SELECTED TEXT ->
--

Clearinghouse denies it
improperly avoided paying transfer levies
By Jennifer Emily, Staff Writer, Dallas Morning News, August 9,
Dallas County District Attorney Craig Watkins said Monday
evening that he is exploring possible legal action against the Mortgage
Electronic Registration System for tens of millions in fees not
paid to the county for more than a decade.
Watkins said that MERS -- founded by Fannie Mae, Freddie Mac and
several large U.S. banks in 1995 -- acted as a clearing house for
the buying and selling of mortgages by lenders and sidestepped the
county by not recording transfers by those lenders when the mortgages
"These banks and corporations have gotten around paying the
necessary fees that goes directly to how counties operate,"
Watkins said in an interview. "This is not 100 percent. This
is going to be a fight. We're going up against Wall Street.
"It looks like this is going to be a fight worth going after."
The DA's office is scheduled to brief county commissioners Tuesday
about how the county is not being paid the fees. Watkins said he
hopes that in coming weeks, commissioners will approve exploring
legal action against MERS.

--

RAW DATA ->
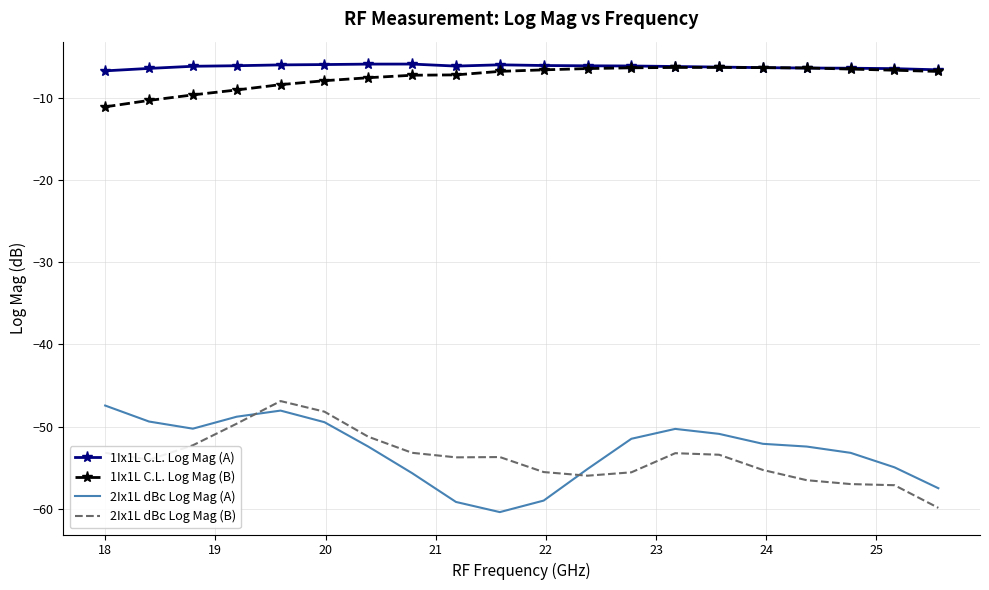

What is the maximum value for 2Ix1L dBc Log Mag (A)?

-47.4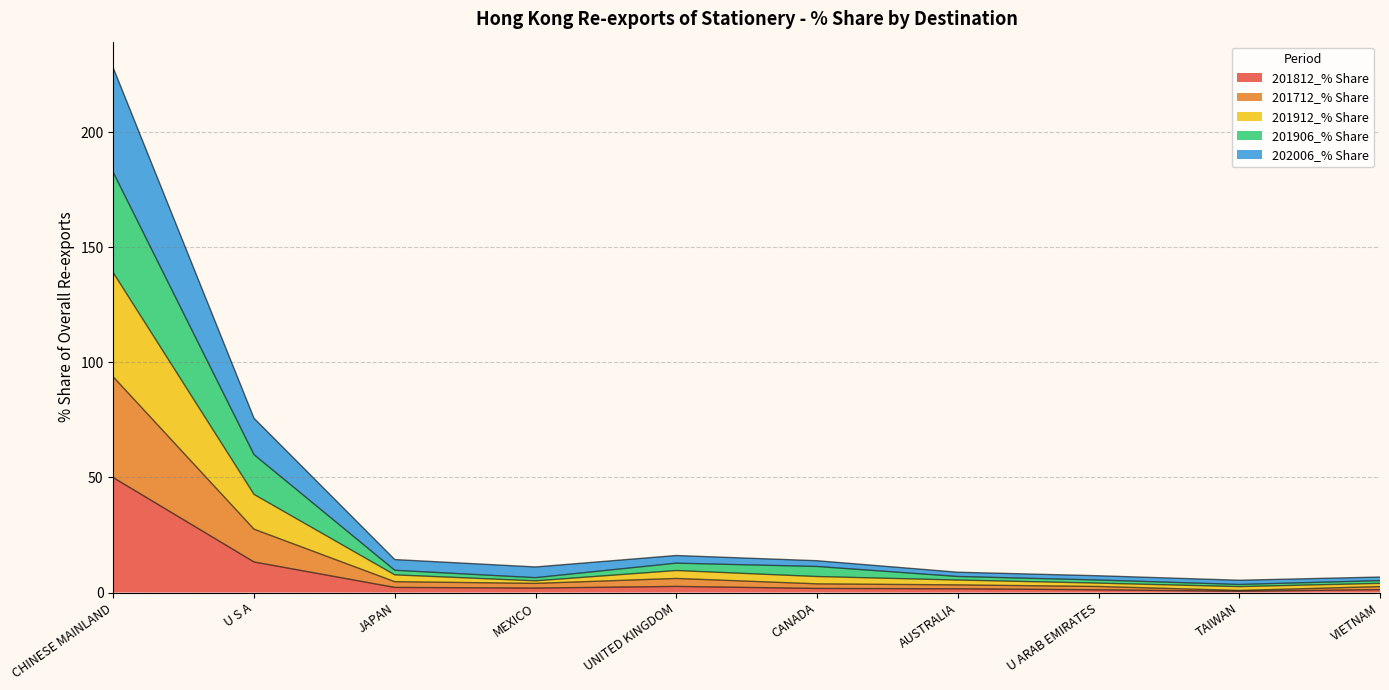

What is the label of the 9th point from the left?

TAIWAN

--

YOUR TASK -> Please edit the part of the article about Dallas County and MERS from "Watkins said that" up to and including "action against MERS.", changing each "commissioners" to "officials". The lines above are unrelated to the article about Dallas County and MERS.

SOLUTION FOR THIS TASK ->
Watkins said that MERS -- founded by Fannie Mae, Freddie Mac and
several large U.S. banks in 1995 -- acted as a clearing house for
the buying and selling of mortgages by lenders and sidestepped the
county by not recording transfers by those lenders when the mortgages
"These banks and corporations have gotten around paying the
necessary fees that goes directly to how counties operate,"
Watkins said in an interview. "This is not 100 percent. This
is going to be a fight. We're going up against Wall Street.
"It looks like this is going to be a fight worth going after."
The DA's office is scheduled to brief county officials Tuesday
about how the county is not being paid the fees. Watkins said he
hopes that in coming weeks, officials will approve exploring
legal action against MERS.